**Pasaje citado**.
-=-=-

Hoy me levanté con la firme convicción de tomar el desayuno con una buena taza de café con crema mirando cómo salía el sol por la ventana este de la cocina. ¿Para qué? Para nada. Es solo una de esas conquistas personales que nos imponemos en la cotidianeidad de una rutina que pide ser quebrada. Pero como toda estupidez que valga la pena llevarse a cabo inicié con los preparativos: Miré por la ventana, estaba sucia de telarañas y veteada. Había café en casa, pero me faltaba la crema. Estaba antojado con ese café con crema batida.

-=-=-

(Entradas de disposición espacial)
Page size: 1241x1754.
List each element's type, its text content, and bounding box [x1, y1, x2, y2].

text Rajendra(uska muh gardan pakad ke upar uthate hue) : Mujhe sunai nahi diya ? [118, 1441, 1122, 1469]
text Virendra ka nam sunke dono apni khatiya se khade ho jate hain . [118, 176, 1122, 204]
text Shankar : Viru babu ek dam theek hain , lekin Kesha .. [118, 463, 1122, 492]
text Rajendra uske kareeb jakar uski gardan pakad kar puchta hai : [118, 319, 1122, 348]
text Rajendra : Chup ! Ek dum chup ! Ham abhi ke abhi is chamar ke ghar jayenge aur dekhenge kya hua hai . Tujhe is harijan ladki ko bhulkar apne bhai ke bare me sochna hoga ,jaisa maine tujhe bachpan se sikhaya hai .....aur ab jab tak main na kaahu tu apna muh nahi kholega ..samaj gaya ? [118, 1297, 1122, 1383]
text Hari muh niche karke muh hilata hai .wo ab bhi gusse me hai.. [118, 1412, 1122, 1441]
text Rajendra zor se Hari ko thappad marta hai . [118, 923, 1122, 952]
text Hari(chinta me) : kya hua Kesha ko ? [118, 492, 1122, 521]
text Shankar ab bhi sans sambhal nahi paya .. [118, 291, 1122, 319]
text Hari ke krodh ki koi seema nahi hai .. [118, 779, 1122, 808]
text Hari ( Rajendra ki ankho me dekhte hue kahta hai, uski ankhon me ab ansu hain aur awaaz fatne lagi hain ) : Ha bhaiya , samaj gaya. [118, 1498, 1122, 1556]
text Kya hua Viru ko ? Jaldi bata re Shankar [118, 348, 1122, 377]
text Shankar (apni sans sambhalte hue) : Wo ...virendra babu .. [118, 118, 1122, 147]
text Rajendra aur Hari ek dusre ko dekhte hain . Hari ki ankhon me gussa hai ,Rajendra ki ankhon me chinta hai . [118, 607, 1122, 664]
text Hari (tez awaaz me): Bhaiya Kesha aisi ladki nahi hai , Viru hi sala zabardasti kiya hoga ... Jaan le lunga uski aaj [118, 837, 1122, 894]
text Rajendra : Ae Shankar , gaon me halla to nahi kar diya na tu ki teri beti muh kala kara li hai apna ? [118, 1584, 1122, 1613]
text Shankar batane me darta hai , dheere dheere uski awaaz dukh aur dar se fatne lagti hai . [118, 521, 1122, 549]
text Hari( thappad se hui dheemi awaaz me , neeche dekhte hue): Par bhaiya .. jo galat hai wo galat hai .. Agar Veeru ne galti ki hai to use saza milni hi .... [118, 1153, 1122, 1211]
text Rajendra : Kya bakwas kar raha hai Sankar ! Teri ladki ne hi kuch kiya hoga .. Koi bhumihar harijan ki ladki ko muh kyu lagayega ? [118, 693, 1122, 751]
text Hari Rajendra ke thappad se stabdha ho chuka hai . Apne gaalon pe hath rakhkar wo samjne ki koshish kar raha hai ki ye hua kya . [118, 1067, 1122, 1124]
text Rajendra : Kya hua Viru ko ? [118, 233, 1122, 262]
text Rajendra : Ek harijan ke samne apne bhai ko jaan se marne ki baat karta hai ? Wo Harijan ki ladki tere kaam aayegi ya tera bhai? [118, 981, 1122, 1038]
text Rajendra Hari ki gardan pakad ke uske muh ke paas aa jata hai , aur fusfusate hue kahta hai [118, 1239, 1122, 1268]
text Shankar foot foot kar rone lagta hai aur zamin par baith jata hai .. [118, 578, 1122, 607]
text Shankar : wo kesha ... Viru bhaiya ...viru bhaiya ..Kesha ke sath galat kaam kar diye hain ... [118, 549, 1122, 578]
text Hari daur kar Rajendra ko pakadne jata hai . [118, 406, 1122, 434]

-=-=-

**Ejercicio propuesto**. Reproduzca de forma íntegra y literal el pasaje citado sobre el desayuno con café con crema, sin omitir ni alterar ningún carácter.

**Resultado**.
Hoy me levanté con la firme convicción de tomar el desayuno con una buena taza de café con crema mirando cómo salía el sol por la ventana este de la cocina. ¿Para qué? Para nada. Es solo una de esas conquistas personales que nos imponemos en la cotidianeidad de una rutina que pide ser quebrada. Pero como toda estupidez que valga la pena llevarse a cabo inicié con los preparativos: Miré por la ventana, estaba sucia de telarañas y veteada. Había café en casa, pero me faltaba la crema. Estaba antojado con ese café con crema batida.